# S&w 625 4 ''



## borris (Oct 28, 2012)

Ok So I Been Eye Up a 625 for some time Would Really Like a 3'' so Who can Give Me Some Insight just don't like the J M Grips


----------



## TomC (Sep 5, 2006)

I have a 25-2, a 625PC and 625JM. The JM has a grooved trigger with fully lugged barrel. The PC has a half-lugged barrel that is set back slightly with a slightly shorter cylinder. It has a smooth trigger and weighs about 1.4 oz. less. 

I don't like the JM grips either, and I don't particularly like the gold bead front sight, so mine currently have Hogue grips with a black, serrated ramp front sight. The front sight is spring loaded, so it is easily removed.

I have been shooting .45 ACP revos for nearly 40 yrs. All are very accurate. I have semi-retired the 25-2. It is a blued classic and I consider the finish more delicate than the stainless guns. It has a Performance Center action job with a narrow, smooth trigger and a 5" barrel. The JM probably has the best trigger, but it also has been used enough to get thoroughly broken in. The PC is the newest. It is good, but it is still breaking in and continuing to get smoother.
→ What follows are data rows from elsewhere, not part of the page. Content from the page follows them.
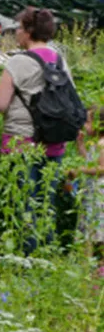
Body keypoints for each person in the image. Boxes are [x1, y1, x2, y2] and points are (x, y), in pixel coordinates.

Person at [0, 7, 73, 254]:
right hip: (54, 142)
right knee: (46, 203)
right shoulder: (60, 60)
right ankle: (45, 257)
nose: (16, 32)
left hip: (21, 142)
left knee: (23, 205)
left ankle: (25, 259)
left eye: (19, 28)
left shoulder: (18, 62)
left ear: (28, 32)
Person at [68, 106, 103, 251]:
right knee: (89, 228)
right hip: (91, 191)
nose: (84, 125)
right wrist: (80, 145)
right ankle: (90, 266)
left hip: (99, 193)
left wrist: (80, 170)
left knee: (97, 229)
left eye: (88, 122)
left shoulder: (102, 144)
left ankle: (99, 266)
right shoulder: (96, 143)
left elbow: (101, 168)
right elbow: (90, 161)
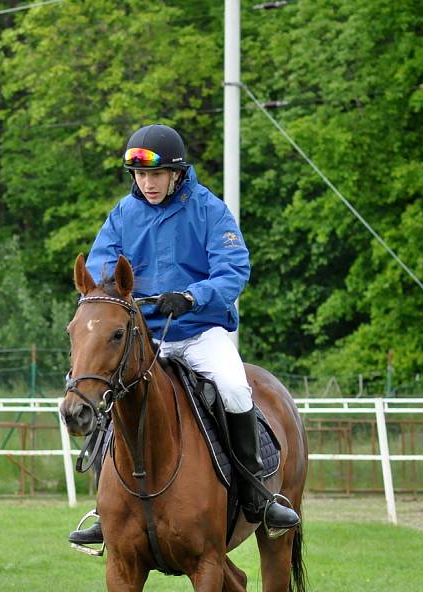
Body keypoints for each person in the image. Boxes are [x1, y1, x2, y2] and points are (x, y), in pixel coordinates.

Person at [69, 123, 299, 545]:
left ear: (176, 173)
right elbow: (102, 271)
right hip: (144, 337)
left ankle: (257, 496)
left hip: (199, 331)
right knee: (108, 392)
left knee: (233, 387)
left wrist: (193, 297)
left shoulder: (209, 209)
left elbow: (234, 270)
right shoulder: (123, 214)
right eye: (140, 175)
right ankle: (107, 512)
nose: (147, 183)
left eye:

I like them. They are a nice combination of power, controllability and accuracy. What's not to like? I mostly shoot .45 AR in them. I have shot IPSC with the 25-2, but I am slow on the reloads and not really competitive with it. I shoot A's with it, but I was pretty slow. I was much faster with my 1911.


----------



## jakeleinen1 (Jul 20, 2011)

The JM grips are lame but easily changed out... Get that gun dude!


----------